As my son made his way through elementary, I once again got to live vicariously through him, still just as excited when he brought a book order form home. I think his teachers caught on pretty quickly that I was a sucker for them because they began sending them home more and more frequently.
As he got into middle school the fliers became more mature, of course, and I realized that many of my high school students would like some of the books featured. But isn't Scholastic Book Clubs just for kids? I wondered.
|One section of my classroom library.|
I am still addicted to ordering books and have been able to build a pretty good size classroom library from books I either purchased from Amazon.com or Scholastic, and many I earned free from Scholastic's Bonus Points Rewards for teachers. Every time a parent/student orders a book, you earn bonus points which can be used at any time for free books. Some months they will even multiply your bonus points. In my last book order my colleague and I were able to pick out over 30 books on bonus points alone! Now, I must admit that most of the books in my class library are those I ordered from Amazon, or were in my personal collection, or students/staff members donated to my class library. But probably at least 50 were earned on bonus points just in the last two years.
Last year I pre-ordered my classroom sets of Mockingjay ($13 per book, plus a free mockingjay pin) and supplemented my sets of The Hunger Games and Catching Fire with paperbacks for $7 each.

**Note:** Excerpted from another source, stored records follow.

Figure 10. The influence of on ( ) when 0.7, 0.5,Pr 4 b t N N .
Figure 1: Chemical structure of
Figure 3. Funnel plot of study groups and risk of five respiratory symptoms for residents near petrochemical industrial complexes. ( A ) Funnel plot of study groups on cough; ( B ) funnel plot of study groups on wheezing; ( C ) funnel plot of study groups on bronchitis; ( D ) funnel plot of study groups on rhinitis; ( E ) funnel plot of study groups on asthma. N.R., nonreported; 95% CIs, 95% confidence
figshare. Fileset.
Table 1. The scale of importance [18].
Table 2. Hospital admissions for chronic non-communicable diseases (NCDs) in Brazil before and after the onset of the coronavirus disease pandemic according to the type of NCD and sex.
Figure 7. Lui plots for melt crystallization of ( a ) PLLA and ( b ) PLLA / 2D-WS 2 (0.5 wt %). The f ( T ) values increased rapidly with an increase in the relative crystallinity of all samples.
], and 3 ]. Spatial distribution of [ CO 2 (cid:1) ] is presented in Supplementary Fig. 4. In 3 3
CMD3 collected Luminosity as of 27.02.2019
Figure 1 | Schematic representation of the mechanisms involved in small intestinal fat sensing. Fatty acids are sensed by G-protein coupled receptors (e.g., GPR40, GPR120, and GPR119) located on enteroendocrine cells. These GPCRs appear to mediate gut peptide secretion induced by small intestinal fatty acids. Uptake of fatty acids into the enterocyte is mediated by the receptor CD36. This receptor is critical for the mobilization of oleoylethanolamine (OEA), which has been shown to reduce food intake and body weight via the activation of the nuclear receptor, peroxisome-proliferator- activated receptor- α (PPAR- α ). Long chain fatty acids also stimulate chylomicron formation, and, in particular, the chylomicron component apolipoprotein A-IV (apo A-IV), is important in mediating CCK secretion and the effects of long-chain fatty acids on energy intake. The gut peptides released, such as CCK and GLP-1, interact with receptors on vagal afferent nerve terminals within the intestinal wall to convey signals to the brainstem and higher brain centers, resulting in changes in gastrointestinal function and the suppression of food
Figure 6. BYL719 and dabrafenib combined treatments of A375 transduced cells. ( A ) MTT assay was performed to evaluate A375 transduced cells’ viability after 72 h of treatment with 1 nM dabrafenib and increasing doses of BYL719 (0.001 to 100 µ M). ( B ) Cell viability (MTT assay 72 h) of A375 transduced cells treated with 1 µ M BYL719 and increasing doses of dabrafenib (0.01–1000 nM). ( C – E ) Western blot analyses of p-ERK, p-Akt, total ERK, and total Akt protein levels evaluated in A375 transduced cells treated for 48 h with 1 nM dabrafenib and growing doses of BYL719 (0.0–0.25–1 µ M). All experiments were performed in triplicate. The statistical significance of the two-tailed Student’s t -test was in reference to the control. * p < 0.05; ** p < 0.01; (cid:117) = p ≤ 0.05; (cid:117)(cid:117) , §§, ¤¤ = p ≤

Which books are popular with teens?
Right now I have some students who cannot get enough of the soldier-related stories, pictured below. Other favorites have been the Uglies series, Vladimir Tod series, the Twilight series, the Harry Potter series, the Mortal Instruments series, and any by authors like Rick Riordan, James Patterson, Chris d'Lacey, Anthony Horowitz, Sarah Dessen, Nicholas Sparks, Jodi Picoult, and John Green. Of course, The Hunger Games trilogy has still been the favorites by my students.The nice thing about Scholastic book orders is how affordable they are for students. Most of mine pay for the books themselves, so getting free shipping at the lowest price is a huge deal for them.
|Some of my male students cannot read enough war-related books.|
|This is definitely a favorite for many boys.|
Want to sign up for Scholastic Book Club for Teachers?
Sign up here to start offering your students/parents book orders. They can order online (you may have to call them to get a code) or through the traditional fliers. Scholastic Book Club Enrollment for Teachers or Book Club Login Page
I have to give a shout out to Paul at TeachersPayTeachers, as well, for creating a site for teachers to earn extra income. In today's newsletter he mentioned ways in which teachers were spending their earnings from lesson sales. One of them was to buy books and supplies for their classrooms. I spend a large chunk of my earnings on books for my classroom since building a library isn't really part of our department budget. And I am not alone; almost all the sellers I know buy many things for their classes. So many students around the world benefit directly from both Scholastic Book Clubs and TeachersPayTeachers. It's just another way teachers have found a way to give back to their students and to the community.